Падишах не испугался, во всяком случае, не показал, что испуган, медленно встал со своего ложа, подошёл совсем близко, спросил:
• Ты хочешь убить меня?
Глядя на него снизу вверх, Настя отрицательно повела головой:
• Себя!
• Но религия запрещает самоубийство!
• Ты иноверец! Я скажу там, наверху, что приняла смерть за веру!
Засмеявшись, он посоветовал:
• Если хочешь войти в сонм святых, убей врага христиан!
Скрывая, наворачивающиеся на глаза слёзы, Настуня не смогла оторвать взгляд от его лица. Смех преобразил его, как мокрой тряпкой со стекла, стирая грязь сановной важности, открывая, спрятанное от всех лицо красивого, жизнерадостного, молодого мужчины, и она призналась:
• Не могу! – когда Сулейман протянул руку, отдала ему меч, и он легко поставил оружие на место, так же легко поднял девушку на руки, отнёс на широкую тахту:
• Порезалась! Покажи!
Медленно скатывая с её руки перчатку, он чуть касался её кожи самыми кончиками пальцев, и от этих лёгких нежных прикосновений что-то таяло, как лёд на Солнце, в Настиной груди, сладко растекаясь, как квашня по всему телу.
Она на миг сосредоточилась, как учила бабуся, заставляя края ранки на большом пальце стянуться, перестать источать кровь, и забыла, забыла обо всём.
Сделав большие глаза, он опустил голову, прижался губами, приятно покалывая бородой, к её шее, пальцами разорвав скрепляющие камешки кофточки нитки, погладил упругую девичью грудь, и она беспрекословно позволила ему уложить её на мягкое покрывало из тонкой, овечьей шерсти, навалиться, развести её трясущиеся ноги. Только когда он проник, разрывая там внутри, вместе с резкой болью пришло бабушкино наставление. С усилием, подняв руки, она гладила его лицо, голову, бритый затылок, и показалось или стало не так больно...

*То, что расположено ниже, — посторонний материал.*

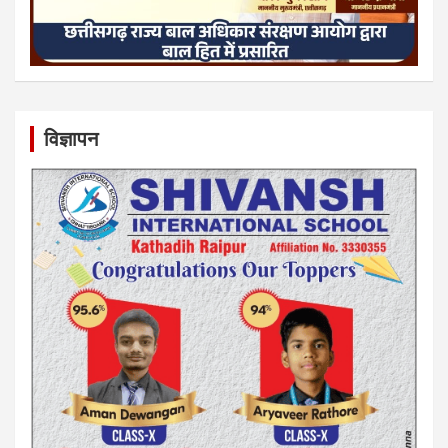
विज्ञापन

Накинув на её плечи цветастую шаль, он легко выдавил в пиалы сок из гранатов, добавил холодную воду, протягивая чашу, сообщил:
• Теперь ты можешь попросить, что хочешь!
Опустив голову, Настуня, краснея, перебирала нарядные кисти платка, но когда Сулейман, взяв её за подбородок, заставил поднять лицо, настойчиво повторил:
• Проси, что хочешь! Если это в моих силах... – удовлетворённо хмыкнул, - Я могу многое для тебя сделать! – смущаясь, пролепетала:
• Если ты не против... Я хочу ещё раз...
Потом она прошептала:
• Ещё раз... – через время, уже почти теряя сознание от боли, простонала, - Ещё раз...
Он нервно засмеялся:
• Устал! Знал бы, что ты так легко заживляешь раны, с утра бы Диван разогнал, отдохнул... Девушки говорят, что первый раз больно...
Она подтвердила:
• Очень больно! - скривила губы в жалкую улыбку, - Я совсем маленькие ранки заговаривать умею... – призналась, - Только я умерла бы от боли, встретив сегодня у твоей двери другую наложницу! – сказала, - Я пойду!
Сулейман не отпустил, улёгся, привлекая её к себе, прошептал:
• Отдохни! – и утром приказал, - Останься! Тебе принесут сюда всё необходимое! – и вечером сказал, - Поговорим! Я не хочу причинить тебе боль! – удивился, - Никогда не думал о наложницах, даже о жене...
Настуня улыбнулась:
• У нас женщины рядом с мужчинами за столом сидят, в храме стоят, молятся, а у вас... – выслушав пояснения:
• Женщина сделана из ребра мужчины, и должна знать своё место! – провела двумя руками по мощному торсу под халатом, отвечая на немой вопрос, засмеялась:
• Я ищу, с какой стороны у тебя ребра не хватает! – важно поведала, - Из всего сущего на земле, ВсЕВЫШНИЙ человека только хвостом обделил! Сам знаешь, что есть не только женщины, но и мужчины, которые из хвоста сделаны, не думают, из стороны в сторону мотаются! – слушая одобрительный хохот, поклонилась, принимая:
• Ты права! Половина моего Дивана, как хвост ишака то одну, то другую сторону принимают!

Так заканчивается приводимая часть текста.